## Text for analysis:
● ● ●

When a process begins, the threads created to run it have
unique
kernel thread IDs. Thread 0, which runs all the serial code
in the program, has kernel thread ID 0; the rest of the threads
have unique but unspecified kernel thread IDs at this point. The
num_threads() intrinsic will return
the number of threads created, regardless of how many are active
when it is called.
When thread 0 encounters parallelism, it spawns
some or all of the threads created at program start. This means
it causes these threads to go from idle to active, at which point
they begin working on their share of the parallel code. All available
threads are spawned by default, but this can be changed using various
compiler directives.
If the parallel structure is thread-parallel, then num_threads()

● ● ●

## Stored data:
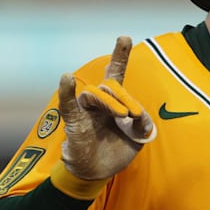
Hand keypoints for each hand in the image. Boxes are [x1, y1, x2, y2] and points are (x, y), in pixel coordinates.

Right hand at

● ● ●

## Exercise prompt:
Please continue the passage on kernel thread IDs from the point where it stops. The data has no connection to the passage on kernel thread IDs.

## Reply:
threads will be spawned, subject to user-specified limits. At this
point, kernel thread 0 becomes spawn thread 0, and the spawned threads are assigned spawn
thread IDs ranging from 0..num_threads()-1
(this range begins at what used to be kernel thread 0). If you manually
limit the number of spawned threads, these IDs will range from 0
to one less than your limit. If you attempt to spawn thread-parallelism
within an already thread-parallel structure, the thread attempting
to spawn will acquire spawn thread ID 0. If all threads attempt
to spawn thread-parallelism in this manner, they will all become
spawn thread 0, each in a unique context.
If the parallel structure is node-parallel, then
num_nodes() threads will be spawned,
one per available hypernode, subject to user-specified limits. Again,
kernel thread 0 becomes spawn thread 0, and in this case, the spawn
thread IDs range from 0..num_nodes()-1,
subject to user limits as described above.
If thread-parallelism is then encountered within this node-parallelism,
num_node_threads() threads will
be spawned on the hypernode or hypernodes encountering the thread-parallelism.
These spawned threads will have spawn thread IDs, which are specific
to the hypernode they are running on, ranging from 0..num_node_threads()-1,
with spawn thread ID 0 belonging to the initial thread that executes
the spawn. num_node_threads() may
return a different value on each hypernode when called from node-parallel
code.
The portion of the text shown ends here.